Neu in den Kinos: „Primadonna – Das Mädchen von morgen“
In ihrem Spielfilmdebüt erzählt Marta Savina vom Kampf einer jungen Sizilianerin, die in den 1960er Jahren mit einem Gerichtsprozess Emanzipationsgeschichte schrieb. Klassisches Erzählkino, das seine Botschaft mit Nachdruck in den Vordergrund stellt.
Dass Lia (Claudia Gusmano) eigenwilliger ist als die anderen jungen Frauen, erkennt man sofort. Wenn sie nach einem Streit mit dem kleinen Bruder davoneilt, bindet sie sich zwar das Kopftuch um, wie die Mutter (Manuela Ventura) es ihr befiehlt, doch kaum hat sie das Haus verlassen, verschwindet es in der Manteltasche. Den Geldschein, den sie der Madonna auf dem Dorfplatz schenken und somit der Kirche spenden soll, tauscht sie gegen einen anderen ein. Die Rolle der heiligen Maria lässt sie der Pfarrer, zu dem sie eben geeilt ist, heuer erneut nicht spielen. „Auch dieses Jahr nicht“, sagt sie wenige Augenblicke später zum Vater (Fabrizio Ferracane), neben dem sie Saatfurchen in die trockene Erde zieht. „Besser so“, meint dieser.

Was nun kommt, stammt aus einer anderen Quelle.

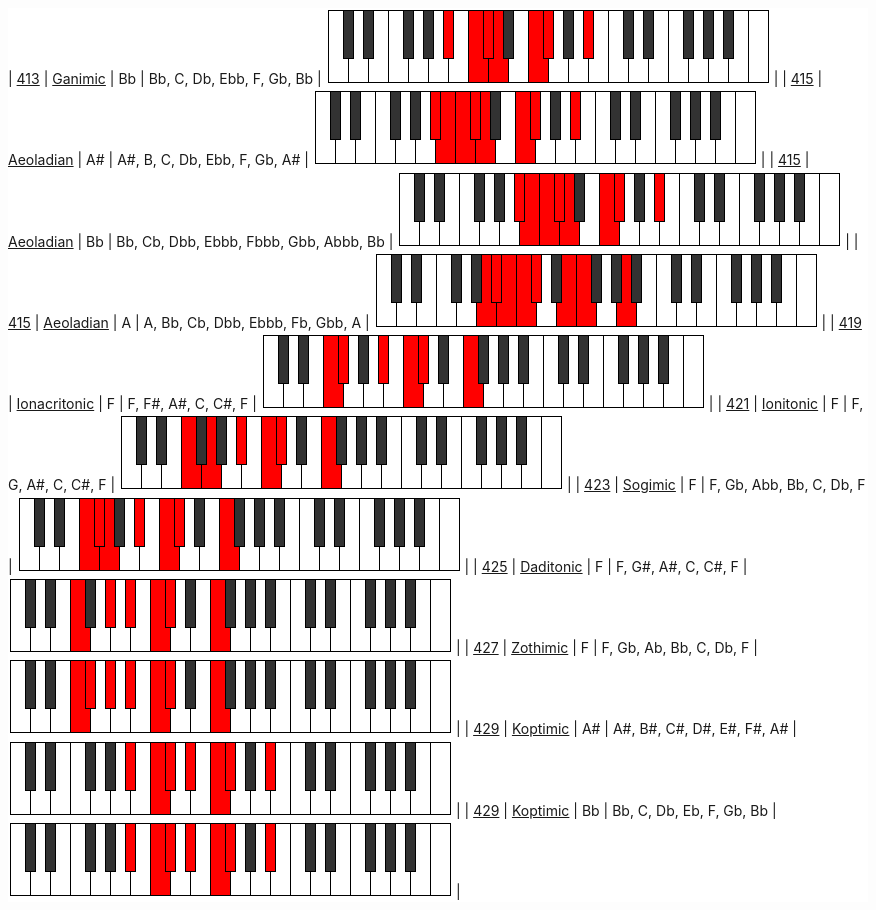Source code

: | [413](https://ianring.com/musictheory/scales/413) | [Ganimic](ModeBFlatGanimic.md) | Bb | Bb, C, Db, Ebb, F, Gb, Bb | ![ModeBFlatGanimic](ModeBFlatGanimic.png) |
| [415](https://ianring.com/musictheory/scales/415) | [Aeoladian](ModeASharpAeoladian.md) | A# | A#, B, C, Db, Ebb, F, Gb, A# | ![ModeASharpAeoladian](ModeASharpAeoladian.png) |
| [415](https://ianring.com/musictheory/scales/415) | [Aeoladian](ModeBFlatAeoladian.md) | Bb | Bb, Cb, Dbb, Ebbb, Fbbb, Gbb, Abbb, Bb | ![ModeBFlatAeoladian](ModeBFlatAeoladian.png) |
| [415](https://ianring.com/musictheory/scales/415) | [Aeoladian](ModeANaturalAeoladian.md) | A | A, Bb, Cb, Dbb, Ebbb, Fb, Gbb, A | ![ModeANaturalAeoladian](ModeANaturalAeoladian.png) |
| [419](https://ianring.com/musictheory/scales/419) | [Ionacritonic](ModeFNaturalIonacritonic.md) | F | F, F#, A#, C, C#, F | ![ModeFNaturalIonacritonic](ModeFNaturalIonacritonic.png) |
| [421](https://ianring.com/musictheory/scales/421) | [Ionitonic](ModeFNaturalIonitonic.md) | F | F, G, A#, C, C#, F | ![ModeFNaturalIonitonic](ModeFNaturalIonitonic.png) |
| [423](https://ianring.com/musictheory/scales/423) | [Sogimic](ModeFNaturalSogimic.md) | F | F, Gb, Abb, Bb, C, Db, F | ![ModeFNaturalSogimic](ModeFNaturalSogimic.png) |
| [425](https://ianring.com/musictheory/scales/425) | [Daditonic](ModeFNaturalDaditonic.md) | F | F, G#, A#, C, C#, F | ![ModeFNaturalDaditonic](ModeFNaturalDaditonic.png) |
| [427](https://ianring.com/musictheory/scales/427) | [Zothimic](ModeFNaturalZothimic.md) | F | F, Gb, Ab, Bb, C, Db, F | ![ModeFNaturalZothimic](ModeFNaturalZothimic.png) |
| [429](https://ianring.com/musictheory/scales/429) | [Koptimic](ModeASharpKoptimic.md) | A# | A#, B#, C#, D#, E#, F#, A# | ![ModeASharpKoptimic](ModeASharpKoptimic.png) |
| [429](https://ianring.com/musictheory/scales/429) | [Koptimic](ModeBFlatKoptimic.md) | Bb | Bb, C, Db, Eb, F, Gb, Bb | ![ModeBFlatKoptimic](ModeBFlatKoptimic.png) |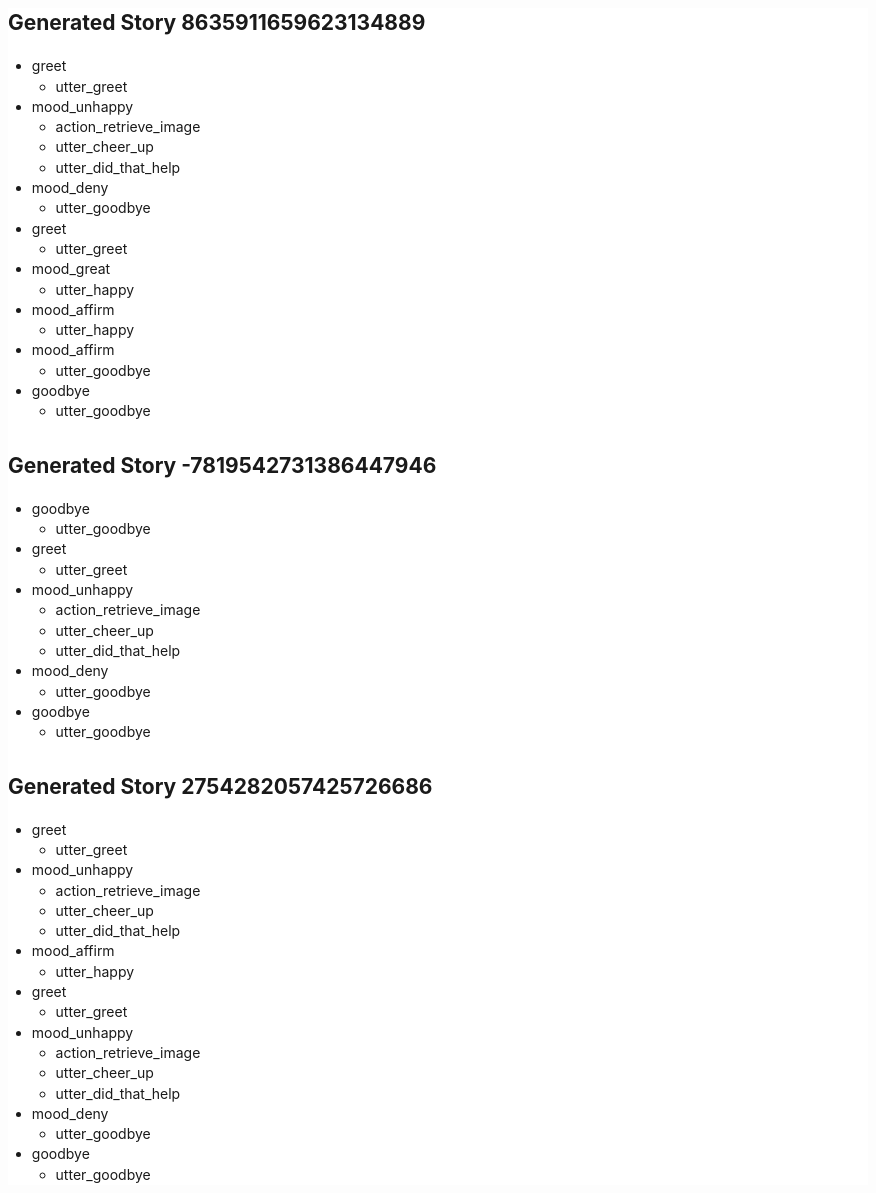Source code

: ## Generated Story 8635911659623134889
* greet
    - utter_greet
* mood_unhappy
    - action_retrieve_image
    - utter_cheer_up
    - utter_did_that_help
* mood_deny
    - utter_goodbye
* greet
    - utter_greet
* mood_great
    - utter_happy
* mood_affirm
    - utter_happy
* mood_affirm
    - utter_goodbye
* goodbye
    - utter_goodbye

## Generated Story -7819542731386447946
* goodbye
    - utter_goodbye
* greet
    - utter_greet
* mood_unhappy
    - action_retrieve_image
    - utter_cheer_up
    - utter_did_that_help
* mood_deny
    - utter_goodbye
* goodbye
    - utter_goodbye

## Generated Story 2754282057425726686
* greet
    - utter_greet
* mood_unhappy
    - action_retrieve_image
    - utter_cheer_up
    - utter_did_that_help
* mood_affirm
    - utter_happy
* greet
    - utter_greet
* mood_unhappy
    - action_retrieve_image
    - utter_cheer_up
    - utter_did_that_help
* mood_deny
    - utter_goodbye
* goodbye
    - utter_goodbye
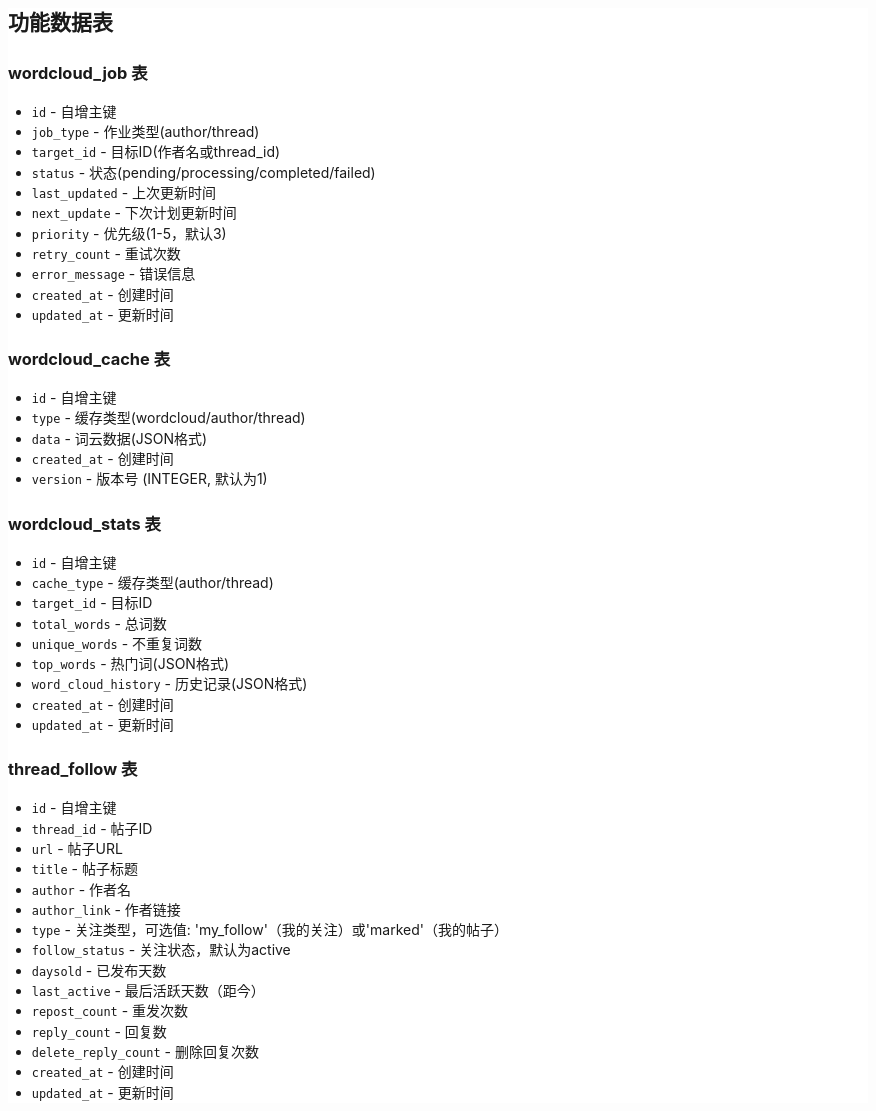 ## 功能数据表

### wordcloud_job 表
- `id` - 自增主键
- `job_type` - 作业类型(author/thread)
- `target_id` - 目标ID(作者名或thread_id)
- `status` - 状态(pending/processing/completed/failed)
- `last_updated` - 上次更新时间
- `next_update` - 下次计划更新时间
- `priority` - 优先级(1-5，默认3)
- `retry_count` - 重试次数
- `error_message` - 错误信息
- `created_at` - 创建时间
- `updated_at` - 更新时间

### wordcloud_cache 表
- `id` - 自增主键
- `type` - 缓存类型(wordcloud/author/thread)
- `data` - 词云数据(JSON格式)
- `created_at` - 创建时间
- `version` - 版本号 (INTEGER, 默认为1)

### wordcloud_stats 表
- `id` - 自增主键
- `cache_type` - 缓存类型(author/thread)
- `target_id` - 目标ID
- `total_words` - 总词数
- `unique_words` - 不重复词数
- `top_words` - 热门词(JSON格式)
- `word_cloud_history` - 历史记录(JSON格式)
- `created_at` - 创建时间
- `updated_at` - 更新时间

### thread_follow 表
- `id` - 自增主键
- `thread_id` - 帖子ID
- `url` - 帖子URL
- `title` - 帖子标题
- `author` - 作者名
- `author_link` - 作者链接
- `type` - 关注类型，可选值: 'my_follow'（我的关注）或'marked'（我的帖子）
- `follow_status` - 关注状态，默认为active
- `daysold` - 已发布天数
- `last_active` - 最后活跃天数（距今）
- `repost_count` - 重发次数
- `reply_count` - 回复数
- `delete_reply_count` - 删除回复次数
- `created_at` - 创建时间
- `updated_at` - 更新时间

Denn mit der Kirche hat Bauer Crimi ebenso wenig am Hut wie mit der reichen Familie Musicò. Dazu gehört in dem sizilianischen Dorf in den 1960er Jahren ein gewisser Mut. Vor allem vor dem aus Deutschland heimgekehrten Lorenzo Musicò (Dario Aita), dem Sohn des hiesigen Mafiabosses, warnt der Vater seine 21-jährige Tochter. Lorenzo macht Lia, die seinen Avancen anfänglich nicht abgeneigt ist, nämlich den Hof – bis sie dessen wahres Gesicht erkennt und ihn abblitzen lässt. Woraufhin Lorenzo mit seinen Kumpanen Lia und ihren Bruder entführt und die Mutter brutal niederschlägt. Der kleine Bruder wird wenig später freigelassen, Lia muss bleiben. Eine „Liebesflucht“ nennt der Priester später die Entführung und Vergewaltigung. Mit der nun selbstverständlich stattfindenden Heirat sei alles wieder in Ordnung. Doch Lia möchte ihren Peiniger nicht ehelichen – als „Primadonna“ ist sie die erste sizilianische Frau, die sich dem „Brauchtum“ der „matrimonio riparatore“, bei der die Ehre der Entführten durch anschließende Heirat „wiederhergestellt“ wird, widersetzt. Die erzwungene Verlobungsfeier endet anders als erwartet: Lia bringt Musicò und seine Helfer vor Gericht.
Gesetz des Patriarchats
„Primadonna“ ist klassisches Erzählkino, von der in Florenz geborenen und in Sizilien aufgewachsenen Regisseurin Marta Savina von der ersten bis zur letzten Szene konventionell inszeniert. Es ist die Geschichte des Kampfes einer jungen Frau gegen das archaische Gesetz eines Patriarchats, das sich nicht nur in der sizilianischen Nachkriegsgesellschaft, sondern sogar bis 1981 im italienischen Strafrecht widerspiegelt. Savinas Film beruht, teils stark vereinfacht, auf der wahren Geschichte der Franca Viola, die sich Mitte der 1960er Jahre weigerte, den umstrittenen Artikel im Gesetzbuch zu akzeptieren und ihren Vergewaltiger vor Gericht anklagte.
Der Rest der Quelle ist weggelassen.